En un punto del recorrido se puede ver el Cedro Grande, un árbol de 300 años, entre otras maravillas. El sendero concluye en Punta Buena Vista, con una vista privilegiada a la isla Pargo.

Caminamos hasta el muelle donde se ubica el área de deportes acuáticos. Es momento de poner a prueba nuestra curiosidad y espíritu aventurero. Salimos en kayak hacia el muelle flotante, a unos cientos de metros mar adentro, no muy lejos de la costa, donde elegimos la experiencia que queremos vivir.

Me encantaría probar el e-foiling, una tabla de surf equipada con un motor que requiere no sólo coordinación y equilibrio, sino también habilidades casi sobrenaturales para hacerlo elevarse por encima de la superficie del mar y dar la impresión de sobrevolarlo.

Elijo entonces el seabob, que combina dos de los mejores mundos: por un lado, el esnórquel y, por otro, la movilidad motorizada que te permite sumergirte con mayor impulso para tener un acercamiento profundo y rápido con lo que se esconde metros abajo.

Al comienzo tímidamente y luego con mayor intrepidez, doy breves chapuzones hacia abajo con el seabob, hasta que logro sumergirme.

De pronto, el mar calmo de arriba se transforma en un universo habitado por corales y una infinidad de cardúmenes. La imagen resulta abrumadora. Vuelvo a la superficie justo a tiempo para sentir que me han estado picoteando unas medusas. En el muelle flotante, nuestra guía nos ofrece vinagre blanco, un remedio natural contra el ardor.

Los días se suceden en una rara mezcla de adrenalina y paz, lo que quizá ayuda a mantener un equilibrio real.
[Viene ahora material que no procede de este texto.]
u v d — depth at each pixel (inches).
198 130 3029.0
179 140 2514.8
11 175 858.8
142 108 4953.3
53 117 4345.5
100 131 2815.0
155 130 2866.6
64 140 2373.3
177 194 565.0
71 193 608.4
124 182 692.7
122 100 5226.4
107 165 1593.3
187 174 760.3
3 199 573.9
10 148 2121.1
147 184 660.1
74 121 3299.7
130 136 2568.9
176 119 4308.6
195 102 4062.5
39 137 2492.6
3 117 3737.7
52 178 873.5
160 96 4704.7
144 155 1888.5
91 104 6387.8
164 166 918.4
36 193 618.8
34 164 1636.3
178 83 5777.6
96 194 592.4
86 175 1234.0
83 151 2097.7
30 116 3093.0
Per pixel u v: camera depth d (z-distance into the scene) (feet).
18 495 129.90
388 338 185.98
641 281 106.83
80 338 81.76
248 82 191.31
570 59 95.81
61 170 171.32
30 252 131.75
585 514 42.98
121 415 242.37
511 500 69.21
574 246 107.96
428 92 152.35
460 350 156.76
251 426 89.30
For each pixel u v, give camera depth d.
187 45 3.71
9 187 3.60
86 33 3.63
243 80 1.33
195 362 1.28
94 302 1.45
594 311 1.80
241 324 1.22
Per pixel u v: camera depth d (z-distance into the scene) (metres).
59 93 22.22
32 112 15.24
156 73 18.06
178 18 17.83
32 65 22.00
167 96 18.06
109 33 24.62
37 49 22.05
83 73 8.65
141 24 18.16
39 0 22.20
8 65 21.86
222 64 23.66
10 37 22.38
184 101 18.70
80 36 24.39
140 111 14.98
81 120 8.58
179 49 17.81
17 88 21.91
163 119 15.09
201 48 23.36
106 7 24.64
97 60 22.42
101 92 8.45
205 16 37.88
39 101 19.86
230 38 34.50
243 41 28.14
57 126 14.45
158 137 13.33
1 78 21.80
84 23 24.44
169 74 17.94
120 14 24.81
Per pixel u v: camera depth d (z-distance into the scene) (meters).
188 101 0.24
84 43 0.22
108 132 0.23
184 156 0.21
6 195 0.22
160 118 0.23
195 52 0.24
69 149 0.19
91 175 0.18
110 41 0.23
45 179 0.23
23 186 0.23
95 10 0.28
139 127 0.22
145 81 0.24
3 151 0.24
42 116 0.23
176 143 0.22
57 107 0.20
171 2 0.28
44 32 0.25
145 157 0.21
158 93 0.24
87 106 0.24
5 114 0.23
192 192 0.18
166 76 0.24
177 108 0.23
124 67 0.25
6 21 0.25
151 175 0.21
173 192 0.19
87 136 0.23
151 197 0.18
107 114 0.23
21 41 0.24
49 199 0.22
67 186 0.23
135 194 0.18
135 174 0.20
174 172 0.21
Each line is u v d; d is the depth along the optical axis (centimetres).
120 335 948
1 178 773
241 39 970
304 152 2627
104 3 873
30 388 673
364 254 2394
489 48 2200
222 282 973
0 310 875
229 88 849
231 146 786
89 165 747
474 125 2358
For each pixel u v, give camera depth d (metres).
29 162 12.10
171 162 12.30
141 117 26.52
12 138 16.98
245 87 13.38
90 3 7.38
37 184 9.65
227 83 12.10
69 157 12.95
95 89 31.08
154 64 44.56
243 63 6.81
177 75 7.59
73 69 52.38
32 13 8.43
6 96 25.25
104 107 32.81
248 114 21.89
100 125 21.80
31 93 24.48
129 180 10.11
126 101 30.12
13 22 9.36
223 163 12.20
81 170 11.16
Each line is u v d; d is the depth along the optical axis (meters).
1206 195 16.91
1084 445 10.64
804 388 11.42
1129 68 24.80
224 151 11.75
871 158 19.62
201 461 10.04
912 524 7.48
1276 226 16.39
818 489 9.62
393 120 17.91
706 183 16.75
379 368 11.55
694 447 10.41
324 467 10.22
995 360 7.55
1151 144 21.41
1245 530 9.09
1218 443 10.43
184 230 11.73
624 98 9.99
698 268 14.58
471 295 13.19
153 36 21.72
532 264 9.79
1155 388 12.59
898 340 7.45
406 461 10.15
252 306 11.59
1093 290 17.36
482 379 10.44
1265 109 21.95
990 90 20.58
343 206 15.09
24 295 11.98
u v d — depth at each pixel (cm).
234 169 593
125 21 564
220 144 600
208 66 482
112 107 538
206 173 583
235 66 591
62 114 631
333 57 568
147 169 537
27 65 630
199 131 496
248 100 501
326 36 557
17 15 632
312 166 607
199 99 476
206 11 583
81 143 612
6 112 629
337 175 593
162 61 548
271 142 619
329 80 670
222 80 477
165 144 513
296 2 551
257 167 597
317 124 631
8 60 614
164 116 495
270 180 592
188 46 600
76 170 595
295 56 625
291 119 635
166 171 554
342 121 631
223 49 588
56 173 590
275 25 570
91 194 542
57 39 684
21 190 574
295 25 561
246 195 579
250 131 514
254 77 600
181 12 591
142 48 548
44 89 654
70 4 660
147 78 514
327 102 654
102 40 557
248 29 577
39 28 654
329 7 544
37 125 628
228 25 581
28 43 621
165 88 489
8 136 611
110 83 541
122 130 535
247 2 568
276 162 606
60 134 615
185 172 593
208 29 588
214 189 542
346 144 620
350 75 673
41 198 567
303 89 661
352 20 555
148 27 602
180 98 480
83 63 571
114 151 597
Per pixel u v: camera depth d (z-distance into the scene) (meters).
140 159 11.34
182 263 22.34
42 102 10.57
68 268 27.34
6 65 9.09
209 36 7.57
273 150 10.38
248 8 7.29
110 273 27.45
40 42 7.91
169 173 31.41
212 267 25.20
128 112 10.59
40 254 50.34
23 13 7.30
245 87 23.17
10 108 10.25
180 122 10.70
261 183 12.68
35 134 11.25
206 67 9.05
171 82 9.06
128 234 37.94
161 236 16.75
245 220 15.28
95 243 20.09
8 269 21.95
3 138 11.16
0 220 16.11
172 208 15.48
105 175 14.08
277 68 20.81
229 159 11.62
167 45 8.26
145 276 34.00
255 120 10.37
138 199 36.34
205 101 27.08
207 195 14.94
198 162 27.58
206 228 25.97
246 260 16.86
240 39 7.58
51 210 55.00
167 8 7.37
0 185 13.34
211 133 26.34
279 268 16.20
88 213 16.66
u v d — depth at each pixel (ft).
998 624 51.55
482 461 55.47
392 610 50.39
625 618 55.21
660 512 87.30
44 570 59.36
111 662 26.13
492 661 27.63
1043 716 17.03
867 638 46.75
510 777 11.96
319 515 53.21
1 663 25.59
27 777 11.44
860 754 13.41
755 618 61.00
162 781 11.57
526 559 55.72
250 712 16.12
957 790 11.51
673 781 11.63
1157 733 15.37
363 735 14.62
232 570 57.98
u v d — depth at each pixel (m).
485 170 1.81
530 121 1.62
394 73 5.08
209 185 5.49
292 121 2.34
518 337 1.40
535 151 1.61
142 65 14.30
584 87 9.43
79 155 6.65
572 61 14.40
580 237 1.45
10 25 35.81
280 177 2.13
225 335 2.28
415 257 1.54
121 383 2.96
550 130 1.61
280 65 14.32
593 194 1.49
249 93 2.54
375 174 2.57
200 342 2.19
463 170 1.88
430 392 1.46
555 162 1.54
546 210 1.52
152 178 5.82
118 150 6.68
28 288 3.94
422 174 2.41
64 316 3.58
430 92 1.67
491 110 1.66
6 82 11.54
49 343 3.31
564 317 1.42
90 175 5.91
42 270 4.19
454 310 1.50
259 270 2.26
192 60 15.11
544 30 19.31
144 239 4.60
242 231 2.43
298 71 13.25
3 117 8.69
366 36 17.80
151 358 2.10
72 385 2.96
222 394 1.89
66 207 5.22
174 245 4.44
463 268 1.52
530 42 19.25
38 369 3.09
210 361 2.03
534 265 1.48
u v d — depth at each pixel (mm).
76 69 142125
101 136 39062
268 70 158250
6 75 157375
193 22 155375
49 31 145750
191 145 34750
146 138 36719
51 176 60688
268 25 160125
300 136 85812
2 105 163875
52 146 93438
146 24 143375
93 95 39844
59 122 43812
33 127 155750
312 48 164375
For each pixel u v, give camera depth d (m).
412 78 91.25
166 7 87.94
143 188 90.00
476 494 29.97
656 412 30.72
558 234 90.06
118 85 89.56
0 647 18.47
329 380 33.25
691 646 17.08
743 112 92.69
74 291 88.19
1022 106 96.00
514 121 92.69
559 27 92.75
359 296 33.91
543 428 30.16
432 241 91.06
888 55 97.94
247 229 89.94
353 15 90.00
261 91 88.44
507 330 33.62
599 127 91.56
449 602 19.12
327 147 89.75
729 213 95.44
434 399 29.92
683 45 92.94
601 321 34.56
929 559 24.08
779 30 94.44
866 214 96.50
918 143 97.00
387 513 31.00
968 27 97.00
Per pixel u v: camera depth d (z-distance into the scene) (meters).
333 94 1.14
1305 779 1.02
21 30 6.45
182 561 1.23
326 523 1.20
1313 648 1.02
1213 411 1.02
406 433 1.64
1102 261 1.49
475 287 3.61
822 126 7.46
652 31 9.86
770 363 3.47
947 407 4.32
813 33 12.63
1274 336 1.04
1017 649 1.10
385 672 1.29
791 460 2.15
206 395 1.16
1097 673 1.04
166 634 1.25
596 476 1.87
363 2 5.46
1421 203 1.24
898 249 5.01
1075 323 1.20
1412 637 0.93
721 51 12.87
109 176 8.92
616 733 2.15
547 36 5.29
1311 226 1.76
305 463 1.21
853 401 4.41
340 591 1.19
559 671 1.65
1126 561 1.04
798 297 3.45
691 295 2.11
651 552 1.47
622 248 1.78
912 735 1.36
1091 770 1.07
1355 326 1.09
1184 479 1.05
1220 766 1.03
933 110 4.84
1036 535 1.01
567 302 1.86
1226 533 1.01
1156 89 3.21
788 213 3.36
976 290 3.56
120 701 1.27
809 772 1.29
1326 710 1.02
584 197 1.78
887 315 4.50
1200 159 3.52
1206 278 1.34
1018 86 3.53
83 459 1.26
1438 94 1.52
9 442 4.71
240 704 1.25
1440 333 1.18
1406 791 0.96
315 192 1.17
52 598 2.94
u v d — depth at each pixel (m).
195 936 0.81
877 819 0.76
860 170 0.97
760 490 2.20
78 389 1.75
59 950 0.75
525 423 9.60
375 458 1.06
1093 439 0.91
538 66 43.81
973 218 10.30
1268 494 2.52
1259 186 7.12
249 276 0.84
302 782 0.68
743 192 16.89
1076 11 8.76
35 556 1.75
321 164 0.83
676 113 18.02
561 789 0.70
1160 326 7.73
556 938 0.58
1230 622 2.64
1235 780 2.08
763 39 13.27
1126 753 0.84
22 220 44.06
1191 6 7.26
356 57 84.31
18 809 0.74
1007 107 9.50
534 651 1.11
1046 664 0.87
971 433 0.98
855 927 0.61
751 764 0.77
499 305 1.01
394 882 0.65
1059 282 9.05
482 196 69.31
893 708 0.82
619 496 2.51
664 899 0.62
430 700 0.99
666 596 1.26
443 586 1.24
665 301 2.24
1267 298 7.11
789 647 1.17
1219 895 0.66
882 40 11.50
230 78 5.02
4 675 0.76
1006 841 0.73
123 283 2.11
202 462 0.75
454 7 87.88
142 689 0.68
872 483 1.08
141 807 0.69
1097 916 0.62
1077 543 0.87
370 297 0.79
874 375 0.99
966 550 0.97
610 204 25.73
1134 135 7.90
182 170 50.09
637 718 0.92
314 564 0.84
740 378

Suele decirse que el mal de nuestro tiempo es el estrés, pero el distrés, que sería lo que describo al comienzo, no sólo es saludable, sino recomendable.

El cuerpo descarga adrenalina en actividades que producen placer y un mecanismo de recompensa se pone en marcha para hacernos sentir más vivos y plenos; los momentos de relax amplifican esa sensación.

Mi momento de relax llega con un masaje en el spa que, si bien no tiene nada fuera de lo común, es realizado con tal maestría que me deja lista para dormir.

Las olas y el viento y la comida y la lluvia

Nuestro último día lo dedicamos a recorrer las islas en un yate, será nuestro encuentro más cercano con dos de las especies de aves endémicas de Islas Secas: la fragata magnífica, que posee en una de las islas una de las colonias más grandes de la región, y el piquero patiazul, que habita en otra.

Las primeras son aves espectaculares: de alas largas, negras y con una elegante pechera blanca, y con una organización social de roles bastante definidos (aquí, Beny aprovecha para lanzar sus irónicas analogías), los cuales, según la hora del día, se distribuyen entre poblaciones adultas en busca de pareja para aparearse, poblaciones de fragatas adolescentes que hacen sus primeros vuelos alrededor de la isla y madres solas con las crías mientras los machos salen en busca de alimento.

Dado que sus alas no son impermeables, deben cazar los peces en el aire y la manera de lograr esto es, al menos en la mayoría de las ocasiones, robándoles a los piqueros patiazules.

Éstos, de aspecto más modesto y con unas enormes patas de un turquesa intenso, son, según Benny, los “godines” del mar: oficinistas laboriosos que cada día salen a trabajar durante horas para terminar pagando tributo a políticos poco escrupulosos, las fragatas. Reímos cuando Beny despotrica en tono de broma.

Llegamos de pronto a una playa escondida en la isla Coco, una de las más pequeñas. Aquí hay un manglar repleto de peces que nadan en pequeñas corrientes de agua formadas por las lluvias, y también troncos caídos con las tormentas del verano, una roca de tamaño monumental sobre la arena y, en uno de sus extremos, basura que llega desde el océano.

Le pregunto a María, nuestra guía en deportes acuáticos y quien nos acompaña a la comida de despedida, de dónde provienen esos desechos: “Llegan desde Colombia, Costa Rica, Panamá, pero también alcanzan a llegar desde países más lejanos”.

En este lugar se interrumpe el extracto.